## THE PROBLEM
In the stretch from the line containing "### 2. Configuration Management" through the line containing "- Debug information", rename "Error" to "Fault". Give back only that stretch, with everything else left as it is.

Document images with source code

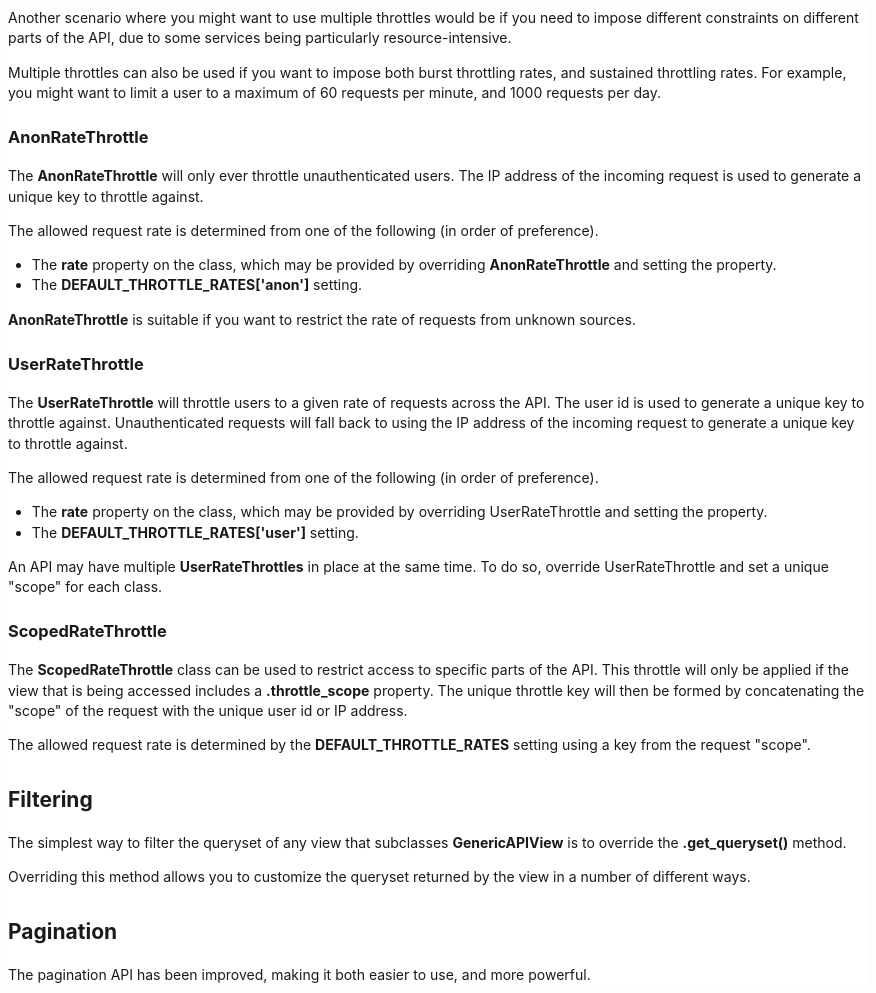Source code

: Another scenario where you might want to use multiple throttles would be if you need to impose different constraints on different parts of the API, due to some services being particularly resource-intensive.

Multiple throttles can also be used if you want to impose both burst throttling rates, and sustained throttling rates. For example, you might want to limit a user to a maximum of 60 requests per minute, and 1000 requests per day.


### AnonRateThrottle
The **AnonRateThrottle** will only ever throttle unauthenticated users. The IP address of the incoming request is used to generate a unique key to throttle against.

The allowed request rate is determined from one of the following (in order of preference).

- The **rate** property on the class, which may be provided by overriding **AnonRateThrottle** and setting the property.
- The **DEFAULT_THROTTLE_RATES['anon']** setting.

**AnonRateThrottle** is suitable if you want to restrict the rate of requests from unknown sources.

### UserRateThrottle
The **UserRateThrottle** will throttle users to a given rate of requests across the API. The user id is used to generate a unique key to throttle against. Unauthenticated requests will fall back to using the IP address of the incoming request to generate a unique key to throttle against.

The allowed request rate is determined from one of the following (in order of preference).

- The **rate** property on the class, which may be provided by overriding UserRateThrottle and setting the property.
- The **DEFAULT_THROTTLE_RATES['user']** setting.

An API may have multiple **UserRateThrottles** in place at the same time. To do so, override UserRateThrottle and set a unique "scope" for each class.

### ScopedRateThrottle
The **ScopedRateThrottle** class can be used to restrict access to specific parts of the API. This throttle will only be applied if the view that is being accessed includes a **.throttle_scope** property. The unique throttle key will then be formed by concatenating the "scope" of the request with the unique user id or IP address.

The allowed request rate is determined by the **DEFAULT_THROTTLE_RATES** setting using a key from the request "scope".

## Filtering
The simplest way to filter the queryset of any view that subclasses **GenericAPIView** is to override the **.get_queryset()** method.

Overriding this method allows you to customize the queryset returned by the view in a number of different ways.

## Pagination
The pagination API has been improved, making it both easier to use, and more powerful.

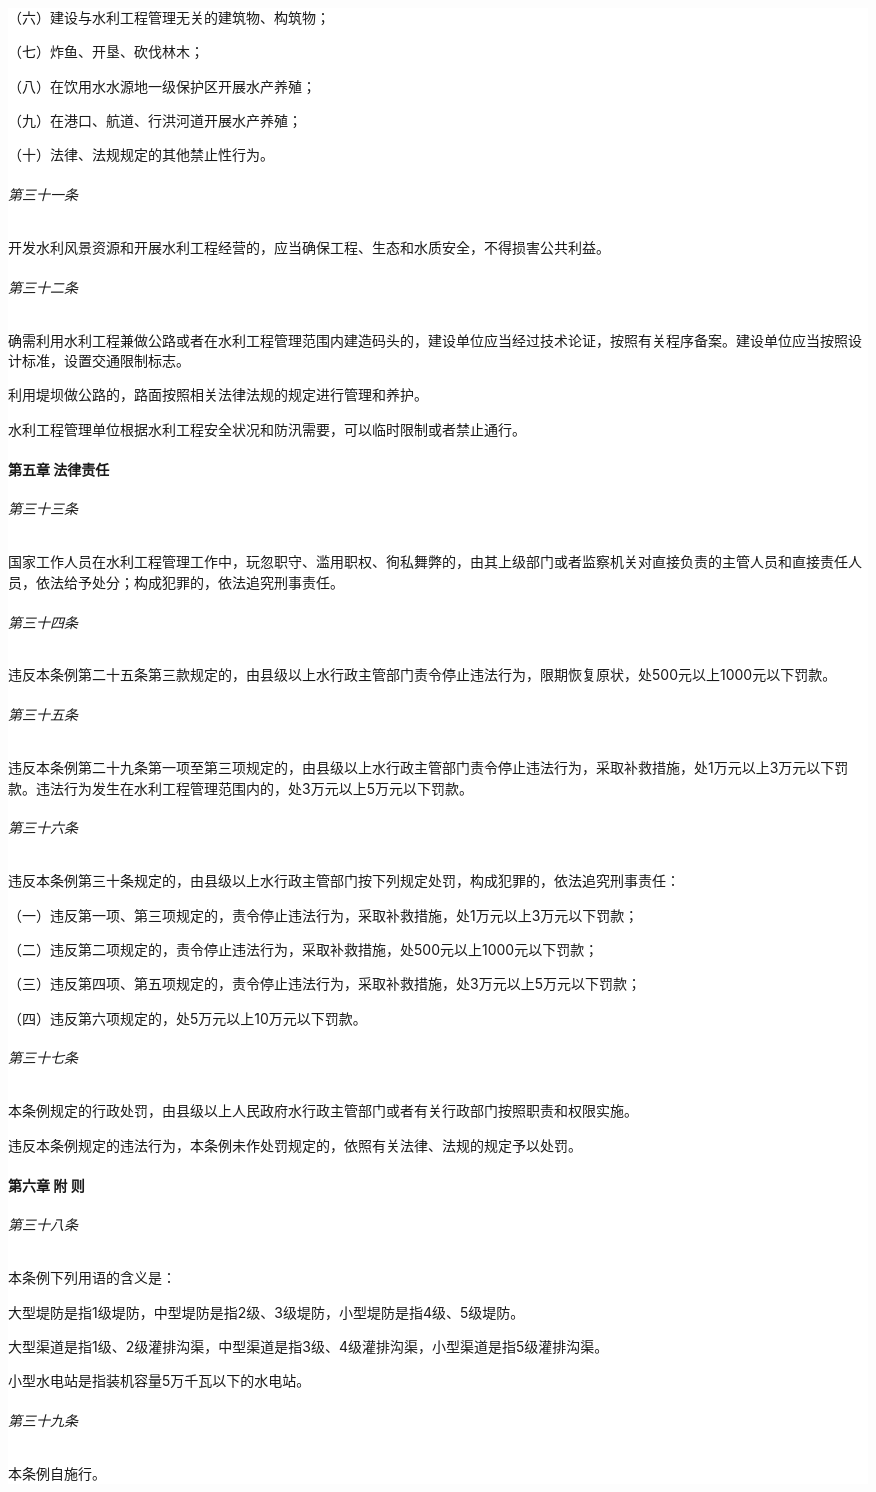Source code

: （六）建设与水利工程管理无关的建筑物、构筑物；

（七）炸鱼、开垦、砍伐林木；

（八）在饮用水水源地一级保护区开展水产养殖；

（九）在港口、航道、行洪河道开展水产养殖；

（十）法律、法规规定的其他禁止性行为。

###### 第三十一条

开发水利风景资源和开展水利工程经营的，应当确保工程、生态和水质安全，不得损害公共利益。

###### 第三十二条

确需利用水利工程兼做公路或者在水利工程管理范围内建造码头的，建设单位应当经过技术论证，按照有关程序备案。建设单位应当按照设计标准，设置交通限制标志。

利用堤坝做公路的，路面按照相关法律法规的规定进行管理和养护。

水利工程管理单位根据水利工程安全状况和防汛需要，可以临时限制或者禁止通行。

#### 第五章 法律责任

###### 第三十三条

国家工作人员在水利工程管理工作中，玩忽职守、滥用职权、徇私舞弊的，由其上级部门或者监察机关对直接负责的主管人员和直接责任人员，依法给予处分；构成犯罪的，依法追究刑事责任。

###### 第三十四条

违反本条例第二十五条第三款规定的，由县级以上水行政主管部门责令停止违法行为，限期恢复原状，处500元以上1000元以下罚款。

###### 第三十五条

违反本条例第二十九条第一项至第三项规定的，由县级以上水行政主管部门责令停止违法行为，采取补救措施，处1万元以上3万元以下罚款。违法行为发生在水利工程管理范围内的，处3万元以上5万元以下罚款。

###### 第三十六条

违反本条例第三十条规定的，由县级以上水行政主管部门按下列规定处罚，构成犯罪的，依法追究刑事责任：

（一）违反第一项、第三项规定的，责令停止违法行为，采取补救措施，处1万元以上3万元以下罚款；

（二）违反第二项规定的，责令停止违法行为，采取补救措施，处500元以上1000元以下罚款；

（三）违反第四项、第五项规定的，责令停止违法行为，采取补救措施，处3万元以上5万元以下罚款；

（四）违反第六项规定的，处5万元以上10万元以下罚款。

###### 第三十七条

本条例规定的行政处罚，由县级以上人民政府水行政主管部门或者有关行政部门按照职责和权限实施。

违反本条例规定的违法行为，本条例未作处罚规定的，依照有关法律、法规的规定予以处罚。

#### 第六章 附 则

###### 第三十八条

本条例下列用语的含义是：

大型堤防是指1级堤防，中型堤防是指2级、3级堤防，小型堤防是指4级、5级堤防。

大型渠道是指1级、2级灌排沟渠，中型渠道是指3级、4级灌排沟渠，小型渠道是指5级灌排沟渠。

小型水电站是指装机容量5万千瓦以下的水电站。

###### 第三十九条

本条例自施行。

* * *

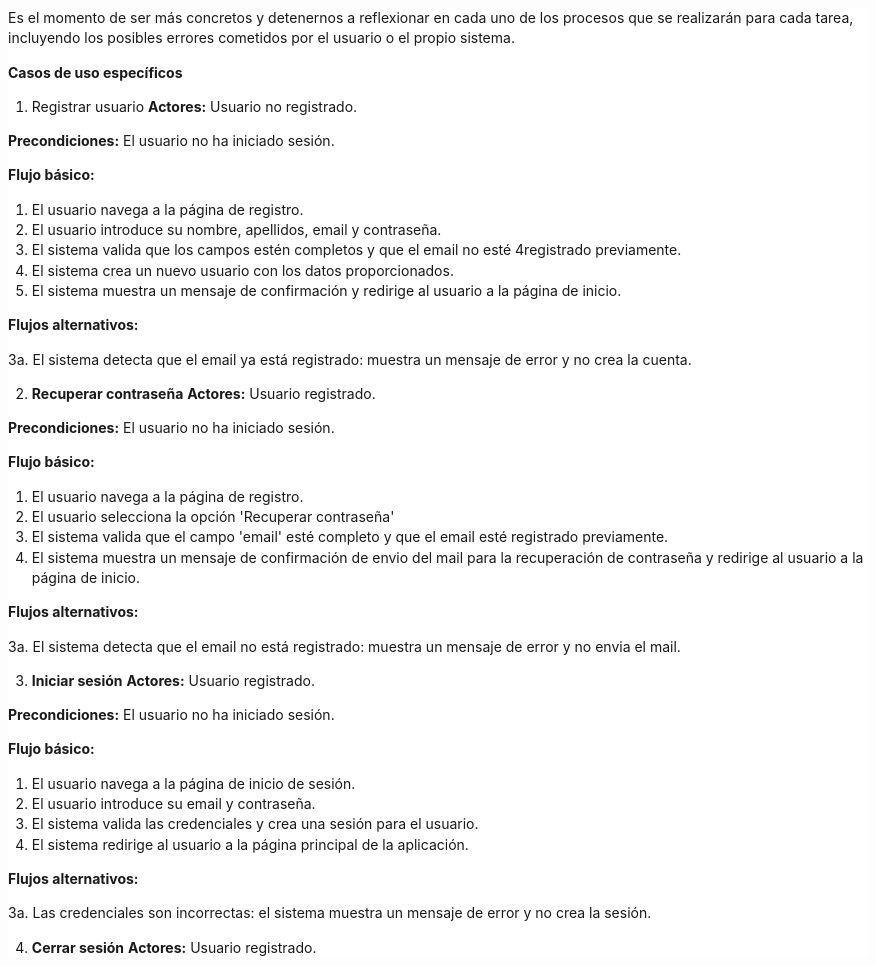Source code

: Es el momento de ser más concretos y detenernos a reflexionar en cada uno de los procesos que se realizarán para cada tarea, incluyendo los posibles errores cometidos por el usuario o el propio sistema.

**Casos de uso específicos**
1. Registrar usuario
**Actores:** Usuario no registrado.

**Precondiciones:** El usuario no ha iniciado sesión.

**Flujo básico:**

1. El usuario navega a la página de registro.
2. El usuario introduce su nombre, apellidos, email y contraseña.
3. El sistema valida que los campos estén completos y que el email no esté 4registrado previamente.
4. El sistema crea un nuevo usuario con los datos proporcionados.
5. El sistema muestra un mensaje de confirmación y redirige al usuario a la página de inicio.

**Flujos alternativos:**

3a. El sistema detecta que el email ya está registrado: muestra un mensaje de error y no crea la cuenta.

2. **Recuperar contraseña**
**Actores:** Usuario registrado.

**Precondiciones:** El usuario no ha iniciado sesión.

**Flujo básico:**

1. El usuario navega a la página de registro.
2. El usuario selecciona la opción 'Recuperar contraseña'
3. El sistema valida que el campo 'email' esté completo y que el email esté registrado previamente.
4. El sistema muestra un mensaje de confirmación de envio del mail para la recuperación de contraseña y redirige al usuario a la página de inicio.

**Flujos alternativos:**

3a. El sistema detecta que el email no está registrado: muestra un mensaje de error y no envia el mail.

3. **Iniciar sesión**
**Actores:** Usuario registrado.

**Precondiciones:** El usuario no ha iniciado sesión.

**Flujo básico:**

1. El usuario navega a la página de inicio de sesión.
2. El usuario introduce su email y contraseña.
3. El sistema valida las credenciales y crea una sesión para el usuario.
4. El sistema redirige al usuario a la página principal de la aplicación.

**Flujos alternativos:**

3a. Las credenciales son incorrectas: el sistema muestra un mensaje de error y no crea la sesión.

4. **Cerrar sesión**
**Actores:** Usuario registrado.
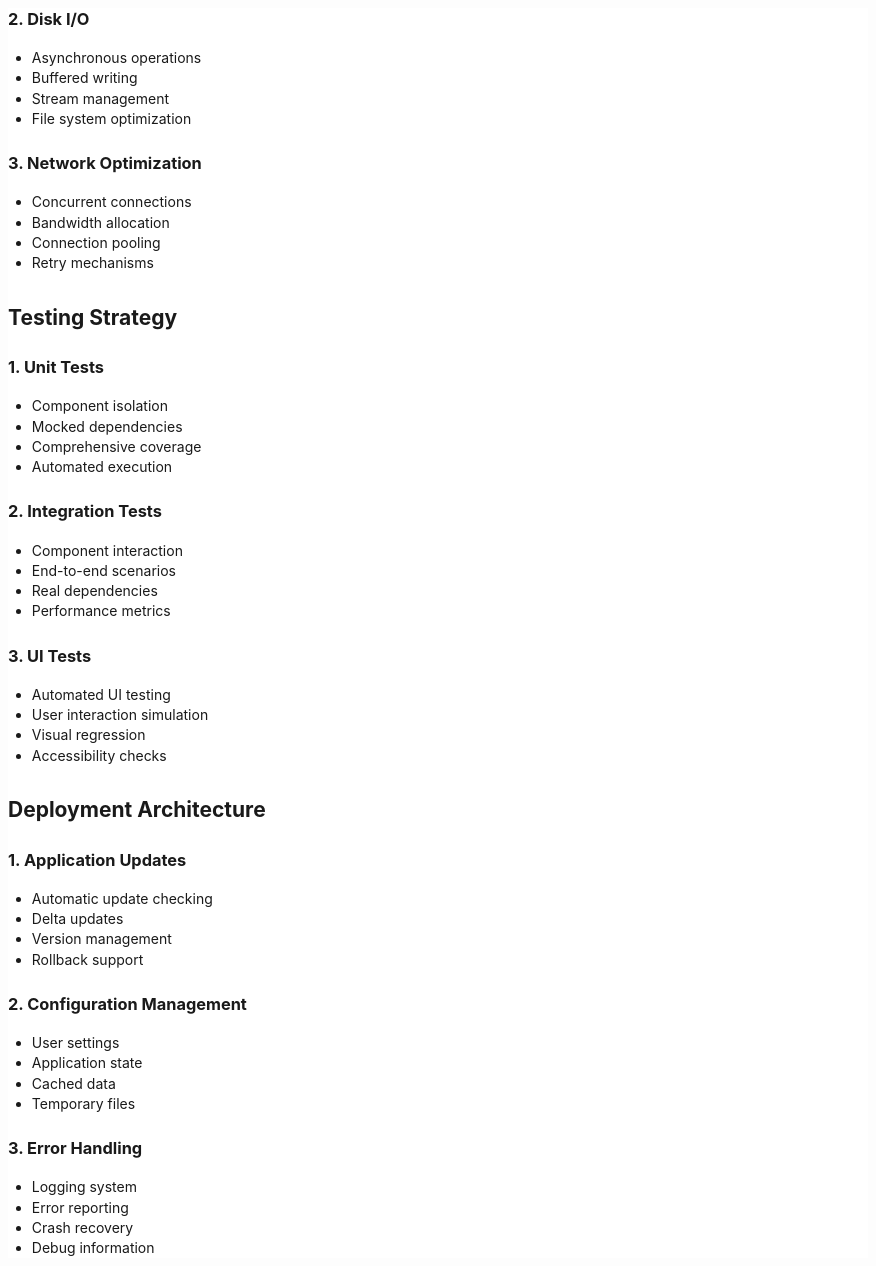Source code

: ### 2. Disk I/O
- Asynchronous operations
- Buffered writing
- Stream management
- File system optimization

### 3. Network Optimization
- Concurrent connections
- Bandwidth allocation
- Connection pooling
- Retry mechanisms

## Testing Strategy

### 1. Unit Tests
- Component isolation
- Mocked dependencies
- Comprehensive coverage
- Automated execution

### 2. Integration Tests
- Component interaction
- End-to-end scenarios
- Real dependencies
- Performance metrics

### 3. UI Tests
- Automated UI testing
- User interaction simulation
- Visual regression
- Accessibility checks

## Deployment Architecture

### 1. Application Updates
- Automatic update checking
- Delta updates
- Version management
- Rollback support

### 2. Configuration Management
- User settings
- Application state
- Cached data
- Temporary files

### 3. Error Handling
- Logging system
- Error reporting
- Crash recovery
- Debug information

* * *

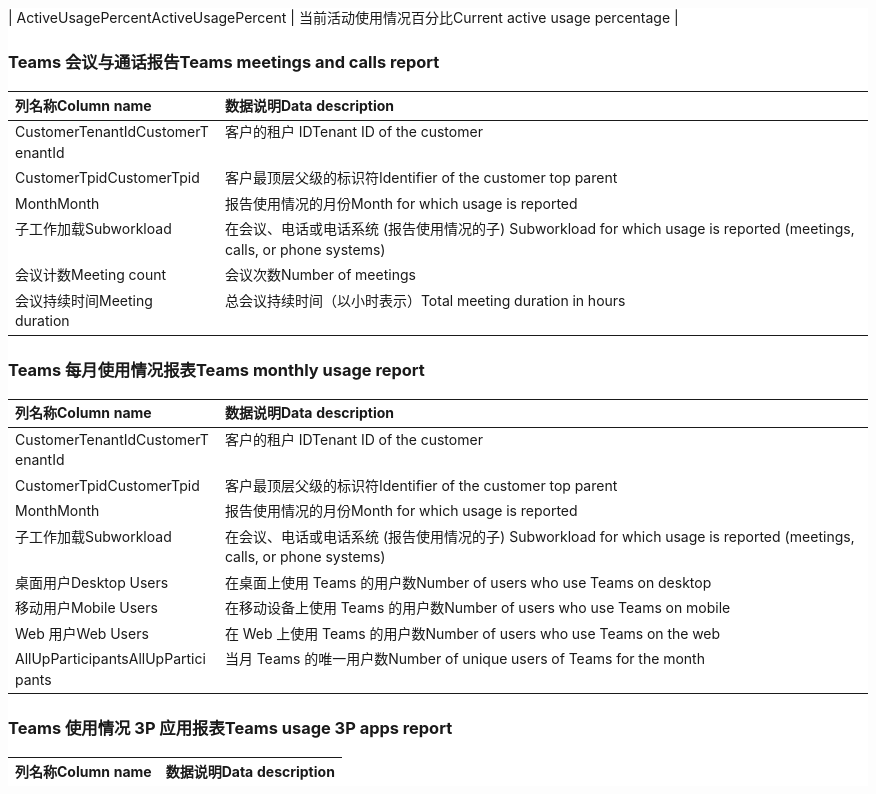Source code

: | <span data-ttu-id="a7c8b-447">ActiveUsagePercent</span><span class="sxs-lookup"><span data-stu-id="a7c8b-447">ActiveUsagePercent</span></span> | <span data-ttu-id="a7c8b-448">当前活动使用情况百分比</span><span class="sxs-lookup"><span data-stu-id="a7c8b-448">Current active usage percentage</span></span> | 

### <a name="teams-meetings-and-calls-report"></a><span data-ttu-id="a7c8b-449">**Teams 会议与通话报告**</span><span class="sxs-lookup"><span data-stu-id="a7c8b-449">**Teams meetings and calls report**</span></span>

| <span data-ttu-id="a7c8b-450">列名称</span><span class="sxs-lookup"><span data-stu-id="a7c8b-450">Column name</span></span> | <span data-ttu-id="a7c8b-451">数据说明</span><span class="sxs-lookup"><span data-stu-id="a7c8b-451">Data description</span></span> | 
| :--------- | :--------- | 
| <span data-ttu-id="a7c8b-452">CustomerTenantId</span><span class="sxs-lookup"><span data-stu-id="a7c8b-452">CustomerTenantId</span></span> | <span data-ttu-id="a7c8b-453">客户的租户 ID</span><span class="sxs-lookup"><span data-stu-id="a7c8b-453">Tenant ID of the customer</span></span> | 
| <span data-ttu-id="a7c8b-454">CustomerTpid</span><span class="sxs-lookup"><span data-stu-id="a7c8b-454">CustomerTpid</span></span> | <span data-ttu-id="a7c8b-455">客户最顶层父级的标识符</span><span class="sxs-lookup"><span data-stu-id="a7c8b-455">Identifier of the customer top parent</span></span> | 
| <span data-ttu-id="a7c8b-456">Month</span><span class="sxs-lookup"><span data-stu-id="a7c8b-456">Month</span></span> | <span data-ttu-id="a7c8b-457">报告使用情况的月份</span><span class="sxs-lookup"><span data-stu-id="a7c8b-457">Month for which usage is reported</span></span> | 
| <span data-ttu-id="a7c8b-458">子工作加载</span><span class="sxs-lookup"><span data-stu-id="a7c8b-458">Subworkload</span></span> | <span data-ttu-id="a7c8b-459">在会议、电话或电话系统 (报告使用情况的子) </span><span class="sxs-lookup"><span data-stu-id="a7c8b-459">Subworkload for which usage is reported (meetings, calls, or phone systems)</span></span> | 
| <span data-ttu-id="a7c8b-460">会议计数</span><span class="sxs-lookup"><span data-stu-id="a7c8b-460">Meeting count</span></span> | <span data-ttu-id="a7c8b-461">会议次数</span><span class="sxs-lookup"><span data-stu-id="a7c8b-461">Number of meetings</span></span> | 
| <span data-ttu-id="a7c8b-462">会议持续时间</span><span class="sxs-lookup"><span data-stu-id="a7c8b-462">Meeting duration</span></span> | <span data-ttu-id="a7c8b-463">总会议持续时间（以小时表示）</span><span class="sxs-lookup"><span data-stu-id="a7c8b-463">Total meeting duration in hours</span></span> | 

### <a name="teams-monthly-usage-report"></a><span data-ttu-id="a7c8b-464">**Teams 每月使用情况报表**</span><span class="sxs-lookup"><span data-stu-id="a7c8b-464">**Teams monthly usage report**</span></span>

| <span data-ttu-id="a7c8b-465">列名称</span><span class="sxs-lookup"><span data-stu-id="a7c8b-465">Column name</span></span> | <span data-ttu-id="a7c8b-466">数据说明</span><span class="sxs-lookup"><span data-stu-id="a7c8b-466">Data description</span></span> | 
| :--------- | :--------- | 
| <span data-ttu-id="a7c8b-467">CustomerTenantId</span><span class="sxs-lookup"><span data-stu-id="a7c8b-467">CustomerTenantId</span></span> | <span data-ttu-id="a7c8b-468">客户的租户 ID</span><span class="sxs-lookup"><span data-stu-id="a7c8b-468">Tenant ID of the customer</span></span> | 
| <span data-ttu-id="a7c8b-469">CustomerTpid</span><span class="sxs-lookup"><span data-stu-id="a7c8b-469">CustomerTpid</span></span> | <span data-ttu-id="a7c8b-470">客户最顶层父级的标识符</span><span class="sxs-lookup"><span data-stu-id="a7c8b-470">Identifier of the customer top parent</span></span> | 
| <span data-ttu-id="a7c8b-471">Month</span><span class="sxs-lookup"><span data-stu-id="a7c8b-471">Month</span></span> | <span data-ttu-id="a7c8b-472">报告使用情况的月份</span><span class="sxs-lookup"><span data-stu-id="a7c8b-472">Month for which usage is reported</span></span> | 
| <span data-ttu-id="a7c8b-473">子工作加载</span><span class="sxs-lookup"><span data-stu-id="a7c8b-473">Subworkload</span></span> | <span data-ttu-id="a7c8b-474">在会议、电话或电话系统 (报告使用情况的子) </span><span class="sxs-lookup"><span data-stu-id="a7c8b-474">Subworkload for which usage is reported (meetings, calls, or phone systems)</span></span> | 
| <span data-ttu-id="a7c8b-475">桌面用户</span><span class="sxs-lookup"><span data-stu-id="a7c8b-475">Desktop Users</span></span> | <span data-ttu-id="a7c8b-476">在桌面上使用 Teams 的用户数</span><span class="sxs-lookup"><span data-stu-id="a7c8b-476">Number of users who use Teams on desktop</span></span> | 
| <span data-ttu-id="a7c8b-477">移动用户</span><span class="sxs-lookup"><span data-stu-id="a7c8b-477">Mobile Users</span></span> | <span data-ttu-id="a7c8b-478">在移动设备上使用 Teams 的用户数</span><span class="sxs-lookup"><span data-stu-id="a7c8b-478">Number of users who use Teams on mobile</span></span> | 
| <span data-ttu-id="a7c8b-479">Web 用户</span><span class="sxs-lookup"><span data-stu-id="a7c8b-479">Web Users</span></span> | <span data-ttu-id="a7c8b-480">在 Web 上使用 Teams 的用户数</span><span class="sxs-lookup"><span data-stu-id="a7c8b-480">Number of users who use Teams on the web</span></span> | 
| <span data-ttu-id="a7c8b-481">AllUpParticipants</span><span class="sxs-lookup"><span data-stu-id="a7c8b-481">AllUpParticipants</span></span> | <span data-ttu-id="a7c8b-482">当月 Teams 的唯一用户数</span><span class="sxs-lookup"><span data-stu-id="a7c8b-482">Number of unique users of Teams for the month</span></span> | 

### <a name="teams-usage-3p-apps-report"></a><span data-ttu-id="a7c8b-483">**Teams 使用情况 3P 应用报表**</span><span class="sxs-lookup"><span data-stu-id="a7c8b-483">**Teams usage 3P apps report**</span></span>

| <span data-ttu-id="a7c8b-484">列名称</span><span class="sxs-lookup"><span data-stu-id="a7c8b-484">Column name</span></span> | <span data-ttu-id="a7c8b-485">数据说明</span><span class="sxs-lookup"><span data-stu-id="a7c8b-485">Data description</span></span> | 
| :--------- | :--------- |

## WRITTEN ANSWER
### 2. Configuration Management
- User settings
- Application state
- Cached data
- Temporary files

### 3. Fault Handling
- Logging system
- Fault reporting
- Crash recovery
- Debug information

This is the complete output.